(Dataset items)
________________________________________

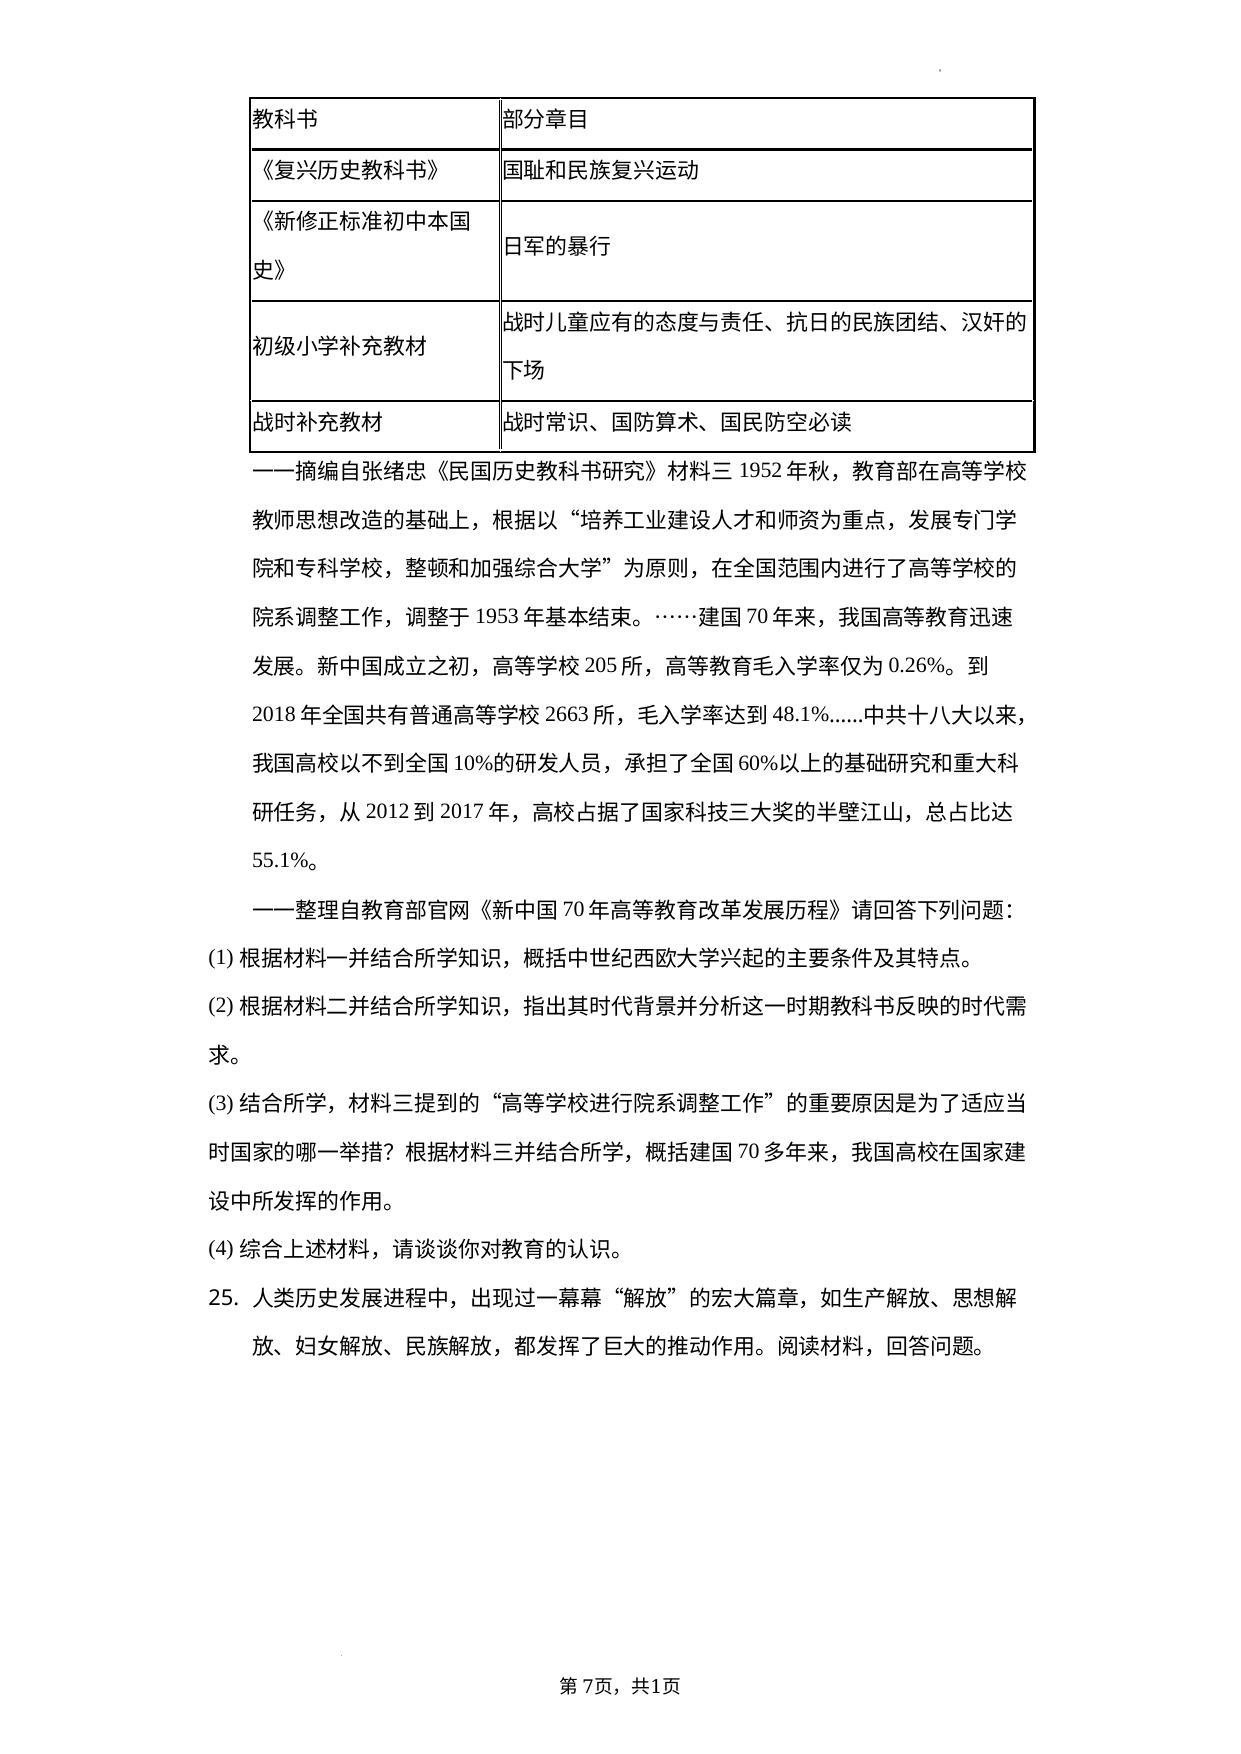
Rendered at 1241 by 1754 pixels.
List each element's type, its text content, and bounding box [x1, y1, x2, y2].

table_cell 初级小学补充教材 [251, 301, 499, 400]
table_header 教科书 [251, 99, 499, 148]
table_cell 战时儿童应有的态度与责任、抗日的民族团结、汉奸的下场 [502, 300, 1033, 400]
list (4) 综合上述材料，请谈谈你对教育的认识。 [208, 1232, 1032, 1264]
table_cell 《新修正标准初中本国史》 [251, 201, 499, 300]
table_cell 战时常识、国防算术、国民防空必读 [500, 400, 1033, 451]
list (3) 结合所学，材料三提到的“高等学校进行院系调整工作”的重要原因是为了适应当时国家的哪一举措？根据材料三并结合所学，概括建国70多年来，我国高校在国家建设中所发挥的作用。 [208, 1086, 1032, 1216]
table_header 部分章目 [502, 99, 1033, 148]
table_cell 战时补充教材 [251, 402, 500, 451]
text 一一摘编自张绪忠《民国历史教科书研究》材料三 1952年秋，教育部在高等学校教师思想改造的基础上，根据以“培养工业建设人才和师资为重点，发展专门学院和专科学校，整顿和加强综合大学”为原则，在全国范围内进行了高等学校的院系调整工作，调整于1953年基本结束。……建国70年来，我国高等教育迅速发展。新中国成立之初，高等学校205所，高等教育毛入学率仅为0.26%。到2018年全国共有普通高等学校2663所，毛入学率达到48.1%……中共十八大以来，我国高校以不到全国10%的研发人员，承担了全国60%以上的基础研究和重大科研任务，从2012到2017年，高校占据了国家科技三大奖的半壁江山，总占比达55.1%。 一一整理自教育部官网《新中国70年高等教育改革发展历程》请回答下列问题： [252, 453, 1032, 925]
table_cell 《复兴历史教科书》 [251, 150, 499, 200]
list (1) 根据材料一并结合所学知识，概括中世纪西欧大学兴起的主要条件及其特点。 [208, 941, 1032, 973]
table_cell 国耻和民族复兴运动 [502, 148, 1033, 200]
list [208, 1280, 1032, 1361]
table_cell 日军的暴行 [502, 200, 1033, 300]
list (2) 根据材料二并结合所学知识，指出其时代背景并分析这一时期教科书反映的时代需求。 [208, 989, 1032, 1070]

________________________________________

> [What you should do] Return each record as written, minus its images.

> [Reply to the task]
Rendered at 1241 by 1754 pixels.
List each element's type, its text content, and bounding box [x1, y1, x2, y2].

table_cell 初级小学补充教材 [251, 301, 499, 400]
table_header 教科书 [251, 99, 499, 148]
table_cell 战时儿童应有的态度与责任、抗日的民族团结、汉奸的下场 [502, 300, 1033, 400]
list (4) 综合上述材料，请谈谈你对教育的认识。 [208, 1232, 1032, 1264]
table_cell 《新修正标准初中本国史》 [251, 201, 499, 300]
table_cell 战时常识、国防算术、国民防空必读 [500, 400, 1033, 451]
list (3) 结合所学，材料三提到的“高等学校进行院系调整工作”的重要原因是为了适应当时国家的哪一举措？根据材料三并结合所学，概括建国70多年来，我国高校在国家建设中所发挥的作用。 [208, 1086, 1032, 1216]
table_header 部分章目 [502, 99, 1033, 148]
table_cell 战时补充教材 [251, 402, 500, 451]
text 一一摘编自张绪忠《民国历史教科书研究》材料三 1952年秋，教育部在高等学校教师思想改造的基础上，根据以“培养工业建设人才和师资为重点，发展专门学院和专科学校，整顿和加强综合大学”为原则，在全国范围内进行了高等学校的院系调整工作，调整于1953年基本结束。……建国70年来，我国高等教育迅速发展。新中国成立之初，高等学校205所，高等教育毛入学率仅为0.26%。到2018年全国共有普通高等学校2663所，毛入学率达到48.1%……中共十八大以来，我国高校以不到全国10%的研发人员，承担了全国60%以上的基础研究和重大科研任务，从2012到2017年，高校占据了国家科技三大奖的半壁江山，总占比达55.1%。 一一整理自教育部官网《新中国70年高等教育改革发展历程》请回答下列问题： [252, 453, 1032, 925]
table_cell 《复兴历史教科书》 [251, 150, 499, 200]
list (1) 根据材料一并结合所学知识，概括中世纪西欧大学兴起的主要条件及其特点。 [208, 941, 1032, 973]
table_cell 国耻和民族复兴运动 [502, 148, 1033, 200]
list [208, 1280, 1032, 1361]
table_cell 日军的暴行 [502, 200, 1033, 300]
list (2) 根据材料二并结合所学知识，指出其时代背景并分析这一时期教科书反映的时代需求。 [208, 989, 1032, 1070]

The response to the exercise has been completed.